Potassium (4-Bromophenyl)trifluoroborate | CAS 374564-35-9 | ≥97%

Suzuki–Miyaura cross-coupling as the nucleophilic partner: Potassium (4-bromophenyl)trifluoroborate participates as the nucleophilic boron component in palladium-catalysed Suzuki–Miyaura cross-coupling reactions with aryl halides and pseudohalides. Under standard aqueous basic conditions with Pd(PPh₃)₄ or Pd(dppf)Cl₂, the trifluoroborate group undergoes controlled hydrolysis to release the active boronate species, which then couples selectively at the boron-bearing carbon while leaving the C–Br bond intact for subsequent functionalisation. This chemoselectivity is a defining feature of the compound and enables sequential cross-coupling strategies that are not accessible with traditional boronic acids, where competitive protodeboronation can erode selectivity. Molander and Biolatto (J. Org. Chem. 2003, 68, 4302) established the scope and functional group tolerance of potassium aryltrifluoroborates in Suzuki–Miyaura coupling, demonstrating that aryl bromide substituents are retained during the coupling process.

Sequential and iterative cross-coupling strategies: The orthogonal reactivity of the trifluoroborate and bromide functional groups makes potassium (4-bromophenyl)trifluoroborate an ideal building block for iterative cross-coupling. In the first step, the trifluoroborate group couples with an aryl electrophile to form a brominated biaryl intermediate. In a second step, the remaining C–Br bond can undergo further Suzuki, Negishi, Stille, or Buchwald–Hartwig coupling to introduce a third diversity element. This two-step strategy provides rapid and modular access to unsymmetrical terphenyls, polyaryl architectures, and functionalised biaryl scaffolds that are central structural motifs in pharmaceutical lead compounds and organic electronic materials.

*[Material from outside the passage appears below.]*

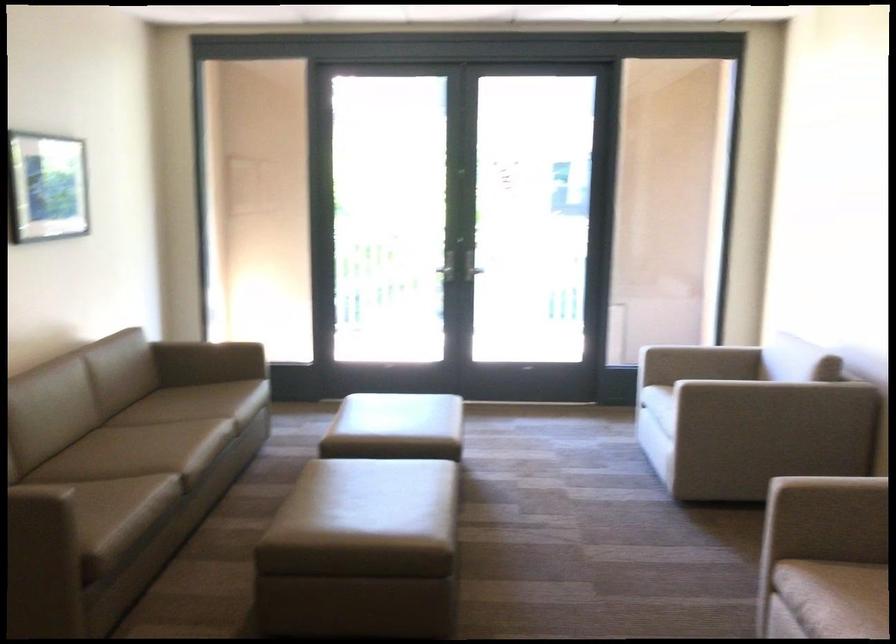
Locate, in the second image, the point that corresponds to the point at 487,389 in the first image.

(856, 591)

Bifunctional building block for medicinal chemistry: In medicinal chemistry programmes, potassium (4-bromophenyl)trifluoroborate serves as a compact bifunctional linker for assembling structure–activity relationship libraries around biaryl pharmacophores. The trifluoroborate end can be coupled to a core heterocyclic scaffold bearing a halide, while the bromide end is subsequently used to introduce diverse peripheral substituents via palladium-catalysed amination, etherification, or further carbon–carbon bond formation. This modularity accelerates the exploration of chemical space around the biaryl axis, which is one of the most frequently encountered motifs in approved small-molecule therapeutics. Molander and Canturk (Angew. Chem. Int. Ed. 2009, 48, 9240) reviewed the use of halogenated organotrifluoroborates as bifunctional reagents in iterative cross-coupling for the synthesis of complex molecular architectures.

Rhodium-catalysed addition and Chan–Lam coupling: Beyond Suzuki–Miyaura chemistry, potassium (4-bromophenyl)trifluoroborate participates in rhodium-catalysed 1,4-conjugate additions to α,β-unsaturated carbonyl compounds, delivering brominated aryl ketone products that retain the C–Br handle for downstream derivatisation. It is also effective in copper-mediated Chan–Lam coupling reactions for C–N and C–O bond formation under mild, open-air conditions. In both contexts, the controlled nucleophilicity of the trifluoroborate salt provides cleaner reaction profiles compared to the corresponding 4-bromophenylboronic acid, which is prone to protodeboronation under the basic reaction conditions.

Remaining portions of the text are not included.